- Problem requirements
Please quote every line word for word.

- Records excerpted from a collection
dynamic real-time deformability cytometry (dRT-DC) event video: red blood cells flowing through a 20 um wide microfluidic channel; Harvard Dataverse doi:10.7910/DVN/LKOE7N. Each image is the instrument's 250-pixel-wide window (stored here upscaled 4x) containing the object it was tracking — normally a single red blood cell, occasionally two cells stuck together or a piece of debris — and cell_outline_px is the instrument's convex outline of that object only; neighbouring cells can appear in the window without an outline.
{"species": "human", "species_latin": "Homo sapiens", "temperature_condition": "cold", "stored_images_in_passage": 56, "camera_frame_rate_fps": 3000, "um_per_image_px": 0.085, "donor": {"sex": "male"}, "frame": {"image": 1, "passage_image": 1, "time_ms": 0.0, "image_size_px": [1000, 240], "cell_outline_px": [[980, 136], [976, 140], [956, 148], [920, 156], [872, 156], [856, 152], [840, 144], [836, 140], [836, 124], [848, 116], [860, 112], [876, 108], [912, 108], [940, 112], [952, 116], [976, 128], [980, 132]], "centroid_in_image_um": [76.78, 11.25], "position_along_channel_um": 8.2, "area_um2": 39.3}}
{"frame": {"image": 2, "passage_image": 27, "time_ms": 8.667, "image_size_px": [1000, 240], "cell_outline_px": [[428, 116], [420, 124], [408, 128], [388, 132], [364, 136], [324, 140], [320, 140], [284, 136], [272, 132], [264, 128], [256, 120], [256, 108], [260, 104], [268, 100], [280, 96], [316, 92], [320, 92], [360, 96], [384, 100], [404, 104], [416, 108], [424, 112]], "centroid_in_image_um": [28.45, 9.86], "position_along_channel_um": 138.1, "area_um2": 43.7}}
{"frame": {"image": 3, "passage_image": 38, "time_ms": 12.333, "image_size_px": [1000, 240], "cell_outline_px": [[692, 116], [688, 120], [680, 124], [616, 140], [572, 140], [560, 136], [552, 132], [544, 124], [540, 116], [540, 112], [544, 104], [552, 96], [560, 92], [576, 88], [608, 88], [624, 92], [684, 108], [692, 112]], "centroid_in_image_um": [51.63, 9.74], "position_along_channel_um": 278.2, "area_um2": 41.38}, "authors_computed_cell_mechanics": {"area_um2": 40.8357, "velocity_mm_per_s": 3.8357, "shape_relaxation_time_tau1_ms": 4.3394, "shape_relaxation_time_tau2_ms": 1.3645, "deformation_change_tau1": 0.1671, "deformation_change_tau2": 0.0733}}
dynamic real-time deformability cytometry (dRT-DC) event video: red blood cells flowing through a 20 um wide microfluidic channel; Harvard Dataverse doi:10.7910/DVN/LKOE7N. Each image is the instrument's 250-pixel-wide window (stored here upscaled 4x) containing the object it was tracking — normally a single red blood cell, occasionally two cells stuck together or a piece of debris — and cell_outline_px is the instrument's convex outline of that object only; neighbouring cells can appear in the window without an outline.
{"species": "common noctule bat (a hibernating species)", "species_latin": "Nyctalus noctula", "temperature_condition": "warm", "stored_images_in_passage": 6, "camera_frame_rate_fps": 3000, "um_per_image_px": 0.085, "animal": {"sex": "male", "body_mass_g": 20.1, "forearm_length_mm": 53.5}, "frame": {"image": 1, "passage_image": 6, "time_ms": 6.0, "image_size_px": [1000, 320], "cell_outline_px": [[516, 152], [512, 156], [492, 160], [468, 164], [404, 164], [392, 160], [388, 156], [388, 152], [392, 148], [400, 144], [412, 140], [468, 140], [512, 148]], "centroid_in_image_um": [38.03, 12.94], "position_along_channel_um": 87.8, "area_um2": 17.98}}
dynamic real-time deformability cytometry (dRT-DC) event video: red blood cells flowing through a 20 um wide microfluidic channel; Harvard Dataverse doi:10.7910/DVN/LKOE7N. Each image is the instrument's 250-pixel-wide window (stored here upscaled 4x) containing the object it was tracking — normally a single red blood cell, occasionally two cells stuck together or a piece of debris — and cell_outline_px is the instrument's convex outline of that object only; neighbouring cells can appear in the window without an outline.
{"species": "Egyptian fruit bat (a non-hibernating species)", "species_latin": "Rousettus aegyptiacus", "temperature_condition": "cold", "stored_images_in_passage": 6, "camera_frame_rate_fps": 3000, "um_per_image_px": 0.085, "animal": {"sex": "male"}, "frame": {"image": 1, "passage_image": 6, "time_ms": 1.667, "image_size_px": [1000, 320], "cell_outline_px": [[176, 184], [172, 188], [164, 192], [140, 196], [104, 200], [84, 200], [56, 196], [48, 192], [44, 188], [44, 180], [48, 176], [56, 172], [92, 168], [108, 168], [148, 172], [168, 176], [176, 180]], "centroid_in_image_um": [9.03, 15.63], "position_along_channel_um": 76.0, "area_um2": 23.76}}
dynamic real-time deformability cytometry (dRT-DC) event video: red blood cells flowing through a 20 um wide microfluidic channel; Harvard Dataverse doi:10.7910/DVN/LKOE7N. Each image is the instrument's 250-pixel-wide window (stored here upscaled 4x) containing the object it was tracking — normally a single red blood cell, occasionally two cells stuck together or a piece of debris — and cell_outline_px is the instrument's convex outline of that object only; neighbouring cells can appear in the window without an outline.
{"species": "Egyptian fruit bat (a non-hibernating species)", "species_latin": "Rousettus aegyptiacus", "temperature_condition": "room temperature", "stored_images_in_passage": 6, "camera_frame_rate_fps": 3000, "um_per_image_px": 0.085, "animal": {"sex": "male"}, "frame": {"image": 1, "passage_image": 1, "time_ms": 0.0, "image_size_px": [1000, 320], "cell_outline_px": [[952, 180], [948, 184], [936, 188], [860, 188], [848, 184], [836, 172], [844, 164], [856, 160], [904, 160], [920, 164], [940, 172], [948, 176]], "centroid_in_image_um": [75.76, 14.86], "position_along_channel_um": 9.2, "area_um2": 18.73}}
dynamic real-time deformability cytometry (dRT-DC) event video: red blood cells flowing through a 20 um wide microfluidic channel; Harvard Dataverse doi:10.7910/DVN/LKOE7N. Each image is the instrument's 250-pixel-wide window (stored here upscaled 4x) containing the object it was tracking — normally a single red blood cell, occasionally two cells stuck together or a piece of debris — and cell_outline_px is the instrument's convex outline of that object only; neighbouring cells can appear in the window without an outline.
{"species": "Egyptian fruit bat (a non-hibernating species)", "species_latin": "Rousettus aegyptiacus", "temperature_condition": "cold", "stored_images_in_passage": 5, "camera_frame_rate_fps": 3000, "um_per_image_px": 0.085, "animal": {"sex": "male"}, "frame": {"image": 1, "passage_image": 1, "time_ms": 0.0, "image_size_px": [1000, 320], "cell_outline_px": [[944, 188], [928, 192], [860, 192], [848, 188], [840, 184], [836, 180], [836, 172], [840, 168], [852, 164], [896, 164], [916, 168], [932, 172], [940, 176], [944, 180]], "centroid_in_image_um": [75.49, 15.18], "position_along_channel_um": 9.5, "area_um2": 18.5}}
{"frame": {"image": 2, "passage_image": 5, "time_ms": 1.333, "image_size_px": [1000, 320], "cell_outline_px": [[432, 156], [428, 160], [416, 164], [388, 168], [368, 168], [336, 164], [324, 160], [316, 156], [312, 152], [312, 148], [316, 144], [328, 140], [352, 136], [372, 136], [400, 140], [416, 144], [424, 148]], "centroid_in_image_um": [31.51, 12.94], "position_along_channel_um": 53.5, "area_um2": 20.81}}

- Answer to the problem
dynamic real-time deformability cytometry (dRT-DC) event video: red blood cells flowing through a 20 um wide microfluidic channel; Harvard Dataverse doi:10.7910/DVN/LKOE7N. Each image is the instrument's 250-pixel-wide window (stored here upscaled 4x) containing the object it was tracking — normally a single red blood cell, occasionally two cells stuck together or a piece of debris — and cell_outline_px is the instrument's convex outline of that object only; neighbouring cells can appear in the window without an outline.
{"species": "human", "species_latin": "Homo sapiens", "temperature_condition": "cold", "stored_images_in_passage": 56, "camera_frame_rate_fps": 3000, "um_per_image_px": 0.085, "donor": {"sex": "male"}, "frame": {"image": 1, "passage_image": 1, "time_ms": 0.0, "image_size_px": [1000, 240], "cell_outline_px": [[980, 136], [976, 140], [956, 148], [920, 156], [872, 156], [856, 152], [840, 144], [836, 140], [836, 124], [848, 116], [860, 112], [876, 108], [912, 108], [940, 112], [952, 116], [976, 128], [980, 132]], "centroid_in_image_um": [76.78, 11.25], "position_along_channel_um": 8.2, "area_um2": 39.3}}
{"frame": {"image": 2, "passage_image": 27, "time_ms": 8.667, "image_size_px": [1000, 240], "cell_outline_px": [[428, 116], [420, 124], [408, 128], [388, 132], [364, 136], [324, 140], [320, 140], [284, 136], [272, 132], [264, 128], [256, 120], [256, 108], [260, 104], [268, 100], [280, 96], [316, 92], [320, 92], [360, 96], [384, 100], [404, 104], [416, 108], [424, 112]], "centroid_in_image_um": [28.45, 9.86], "position_along_channel_um": 138.1, "area_um2": 43.7}}
{"frame": {"image": 3, "passage_image": 38, "time_ms": 12.333, "image_size_px": [1000, 240], "cell_outline_px": [[692, 116], [688, 120], [680, 124], [616, 140], [572, 140], [560, 136], [552, 132], [544, 124], [540, 116], [540, 112], [544, 104], [552, 96], [560, 92], [576, 88], [608, 88], [624, 92], [684, 108], [692, 112]], "centroid_in_image_um": [51.63, 9.74], "position_along_channel_um": 278.2, "area_um2": 41.38}, "authors_computed_cell_mechanics": {"area_um2": 40.8357, "velocity_mm_per_s": 3.8357, "shape_relaxation_time_tau1_ms": 4.3394, "shape_relaxation_time_tau2_ms": 1.3645, "deformation_change_tau1": 0.1671, "deformation_change_tau2": 0.0733}}
dynamic real-time deformability cytometry (dRT-DC) event video: red blood cells flowing through a 20 um wide microfluidic channel; Harvard Dataverse doi:10.7910/DVN/LKOE7N. Each image is the instrument's 250-pixel-wide window (stored here upscaled 4x) containing the object it was tracking — normally a single red blood cell, occasionally two cells stuck together or a piece of debris — and cell_outline_px is the instrument's convex outline of that object only; neighbouring cells can appear in the window without an outline.
{"species": "common noctule bat (a hibernating species)", "species_latin": "Nyctalus noctula", "temperature_condition": "warm", "stored_images_in_passage": 6, "camera_frame_rate_fps": 3000, "um_per_image_px": 0.085, "animal": {"sex": "male", "body_mass_g": 20.1, "forearm_length_mm": 53.5}, "frame": {"image": 1, "passage_image": 6, "time_ms": 6.0, "image_size_px": [1000, 320], "cell_outline_px": [[516, 152], [512, 156], [492, 160], [468, 164], [404, 164], [392, 160], [388, 156], [388, 152], [392, 148], [400, 144], [412, 140], [468, 140], [512, 148]], "centroid_in_image_um": [38.03, 12.94], "position_along_channel_um": 87.8, "area_um2": 17.98}}
dynamic real-time deformability cytometry (dRT-DC) event video: red blood cells flowing through a 20 um wide microfluidic channel; Harvard Dataverse doi:10.7910/DVN/LKOE7N. Each image is the instrument's 250-pixel-wide window (stored here upscaled 4x) containing the object it was tracking — normally a single red blood cell, occasionally two cells stuck together or a piece of debris — and cell_outline_px is the instrument's convex outline of that object only; neighbouring cells can appear in the window without an outline.
{"species": "Egyptian fruit bat (a non-hibernating species)", "species_latin": "Rousettus aegyptiacus", "temperature_condition": "cold", "stored_images_in_passage": 6, "camera_frame_rate_fps": 3000, "um_per_image_px": 0.085, "animal": {"sex": "male"}, "frame": {"image": 1, "passage_image": 6, "time_ms": 1.667, "image_size_px": [1000, 320], "cell_outline_px": [[176, 184], [172, 188], [164, 192], [140, 196], [104, 200], [84, 200], [56, 196], [48, 192], [44, 188], [44, 180], [48, 176], [56, 172], [92, 168], [108, 168], [148, 172], [168, 176], [176, 180]], "centroid_in_image_um": [9.03, 15.63], "position_along_channel_um": 76.0, "area_um2": 23.76}}
dynamic real-time deformability cytometry (dRT-DC) event video: red blood cells flowing through a 20 um wide microfluidic channel; Harvard Dataverse doi:10.7910/DVN/LKOE7N. Each image is the instrument's 250-pixel-wide window (stored here upscaled 4x) containing the object it was tracking — normally a single red blood cell, occasionally two cells stuck together or a piece of debris — and cell_outline_px is the instrument's convex outline of that object only; neighbouring cells can appear in the window without an outline.
{"species": "Egyptian fruit bat (a non-hibernating species)", "species_latin": "Rousettus aegyptiacus", "temperature_condition": "room temperature", "stored_images_in_passage": 6, "camera_frame_rate_fps": 3000, "um_per_image_px": 0.085, "animal": {"sex": "male"}, "frame": {"image": 1, "passage_image": 1, "time_ms": 0.0, "image_size_px": [1000, 320], "cell_outline_px": [[952, 180], [948, 184], [936, 188], [860, 188], [848, 184], [836, 172], [844, 164], [856, 160], [904, 160], [920, 164], [940, 172], [948, 176]], "centroid_in_image_um": [75.76, 14.86], "position_along_channel_um": 9.2, "area_um2": 18.73}}
dynamic real-time deformability cytometry (dRT-DC) event video: red blood cells flowing through a 20 um wide microfluidic channel; Harvard Dataverse doi:10.7910/DVN/LKOE7N. Each image is the instrument's 250-pixel-wide window (stored here upscaled 4x) containing the object it was tracking — normally a single red blood cell, occasionally two cells stuck together or a piece of debris — and cell_outline_px is the instrument's convex outline of that object only; neighbouring cells can appear in the window without an outline.
{"species": "Egyptian fruit bat (a non-hibernating species)", "species_latin": "Rousettus aegyptiacus", "temperature_condition": "cold", "stored_images_in_passage": 5, "camera_frame_rate_fps": 3000, "um_per_image_px": 0.085, "animal": {"sex": "male"}, "frame": {"image": 1, "passage_image": 1, "time_ms": 0.0, "image_size_px": [1000, 320], "cell_outline_px": [[944, 188], [928, 192], [860, 192], [848, 188], [840, 184], [836, 180], [836, 172], [840, 168], [852, 164], [896, 164], [916, 168], [932, 172], [940, 176], [944, 180]], "centroid_in_image_um": [75.49, 15.18], "position_along_channel_um": 9.5, "area_um2": 18.5}}
{"frame": {"image": 2, "passage_image": 5, "time_ms": 1.333, "image_size_px": [1000, 320], "cell_outline_px": [[432, 156], [428, 160], [416, 164], [388, 168], [368, 168], [336, 164], [324, 160], [316, 156], [312, 152], [312, 148], [316, 144], [328, 140], [352, 136], [372, 136], [400, 140], [416, 144], [424, 148]], "centroid_in_image_um": [31.51, 12.94], "position_along_channel_um": 53.5, "area_um2": 20.81}}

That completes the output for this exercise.